Study text:

──────

THE ROVING
EYE Clinton clinches the
deal By Pepe Escobar
The
moment he came out swinging into the Hollywood set of
Fleet Center in Boston on Monday, to the trademark sound
of Fleetwood Mac's "Don't Stop", self-described "foot
soldier" Bill Clinton was on a roll. As superstar
entrances go, this would defy anything pulled off by
Mick Jagger or David Bowie. And then, in a little over
20 minutes, he clinched the deal: he managed to sell
John Kerry as a once-in-a-lifetime strong leader. Had
every one of the 293 million Americans been in the Fleet
Center - or watching on TV - when Clinton, aka The Big
Dog to his ardent supporters, delivered the keynote
speech in the first day of the Democratic Party
Convention, the November presidential election might as
well be over.
The current deluge of polls won't
specifically measure the Kerry bounce due to Clinton's
speech. That's a pity. Clinton made superb use of two
facts. He knew every Democratic delegate, not to mention
most of the country, was more than aware of the
political and economic Desolation Row carved by the
administration of the current president, Republican
George W Bush, so he cut to the chase. He also knew that
in a society with the most voracious appetite for
entertainment in the world, the only way to convey a
complex political message is to put on a good show.

──────

Data under study:
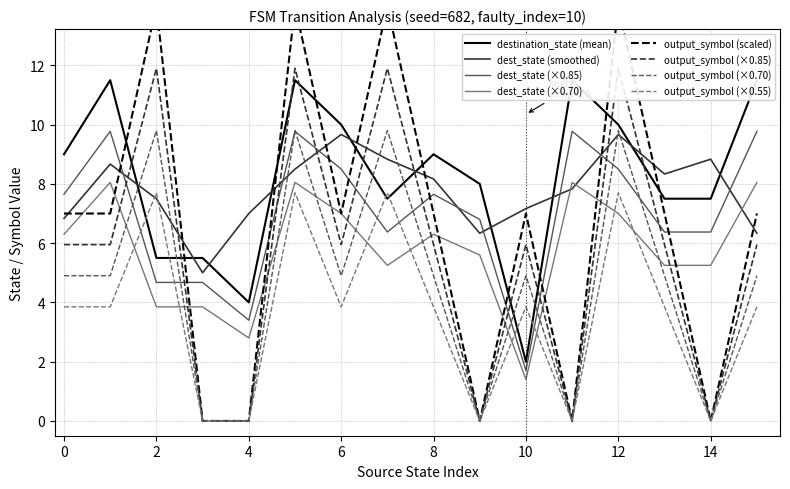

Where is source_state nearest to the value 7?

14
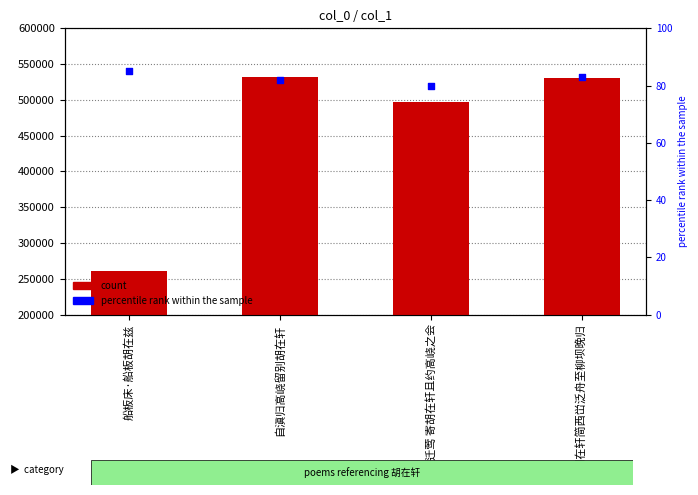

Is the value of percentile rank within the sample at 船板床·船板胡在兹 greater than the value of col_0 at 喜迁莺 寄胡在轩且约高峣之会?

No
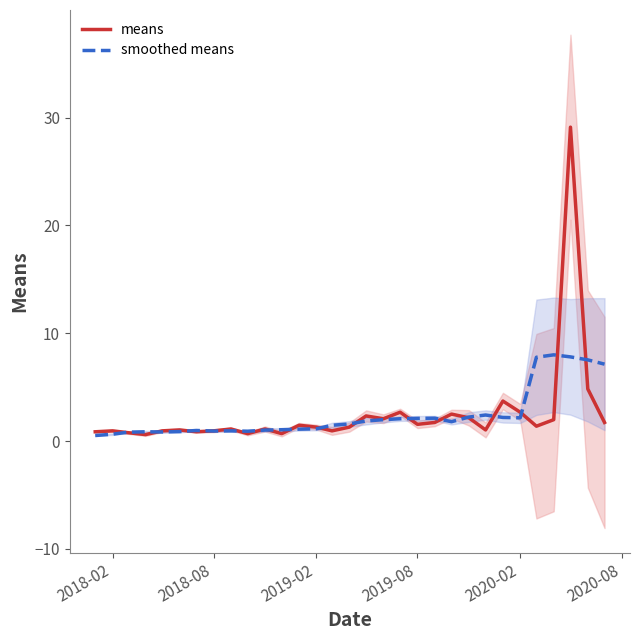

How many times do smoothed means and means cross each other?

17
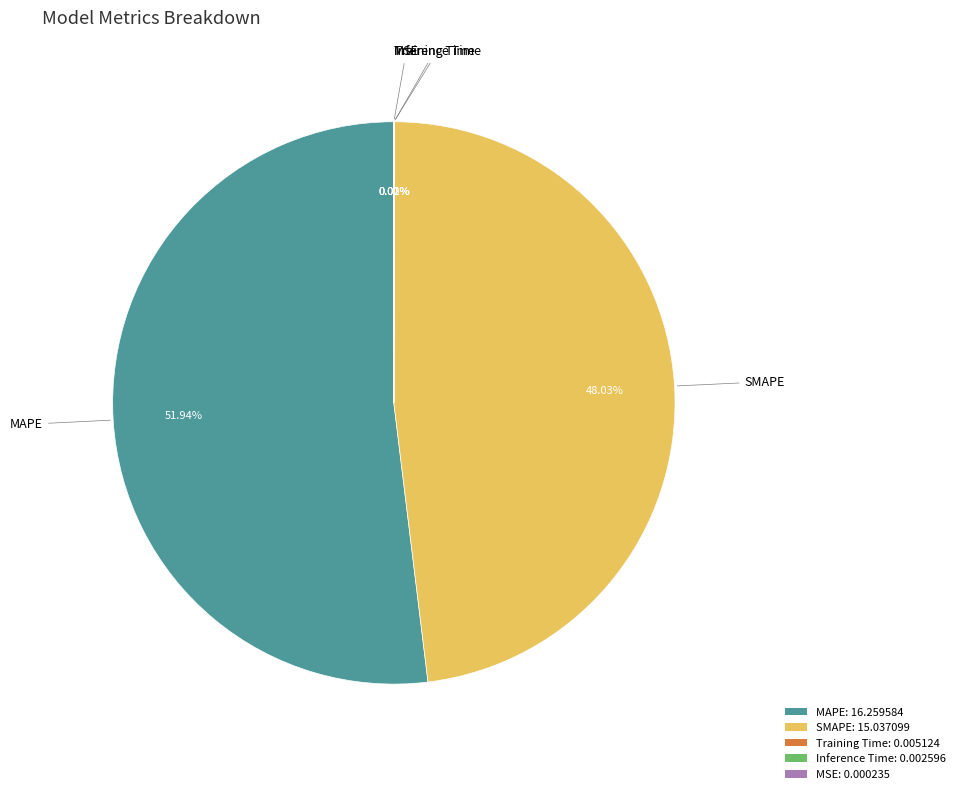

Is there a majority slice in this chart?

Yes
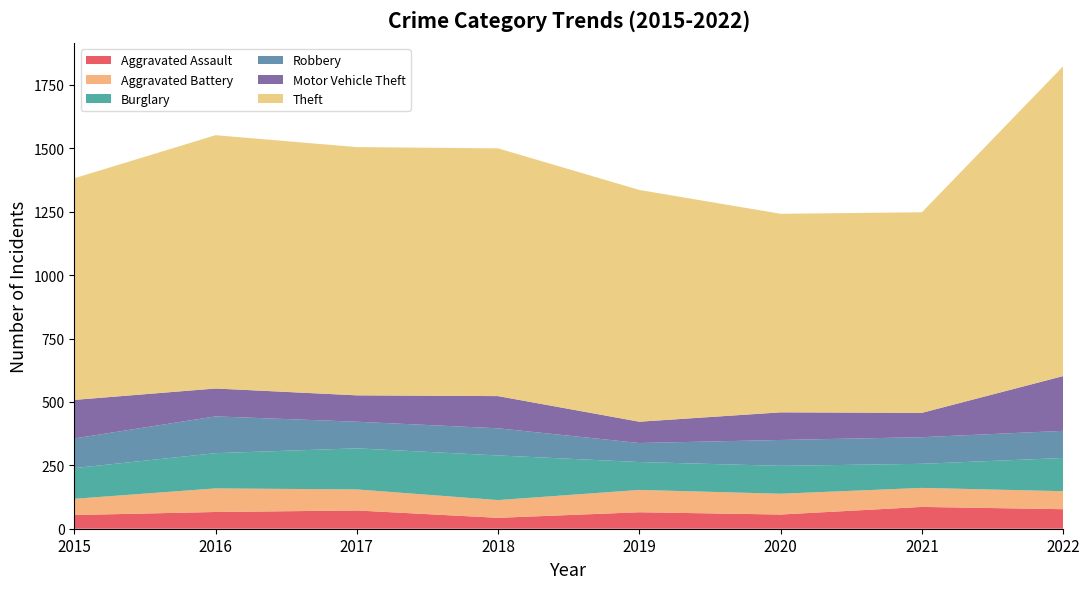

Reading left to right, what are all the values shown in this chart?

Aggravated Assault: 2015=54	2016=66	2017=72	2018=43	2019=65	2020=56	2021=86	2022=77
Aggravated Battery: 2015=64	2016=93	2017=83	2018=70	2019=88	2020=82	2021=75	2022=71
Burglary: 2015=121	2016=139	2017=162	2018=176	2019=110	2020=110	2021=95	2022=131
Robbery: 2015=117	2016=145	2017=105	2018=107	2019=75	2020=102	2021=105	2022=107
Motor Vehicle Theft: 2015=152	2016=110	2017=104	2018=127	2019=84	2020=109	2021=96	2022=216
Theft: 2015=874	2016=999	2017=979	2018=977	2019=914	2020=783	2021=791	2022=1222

──────

What to do:
a) In the column on Bill Clinton's convention speech, what song played as he entered the Fleet Center?
b) Reproduce word for word the part of the Clinton column that opens with the words containing "The current deluge" and closes with "a good show.".

Exercise solutions:
a) Fleetwood Mac's "Don't Stop"

b)
The current deluge of polls won't
specifically measure the Kerry bounce due to Clinton's
speech. That's a pity. Clinton made superb use of two
facts. He knew every Democratic delegate, not to mention
most of the country, was more than aware of the
political and economic Desolation Row carved by the
administration of the current president, Republican
George W Bush, so he cut to the chase. He also knew that
in a society with the most voracious appetite for
entertainment in the world, the only way to convey a
complex political message is to put on a good show.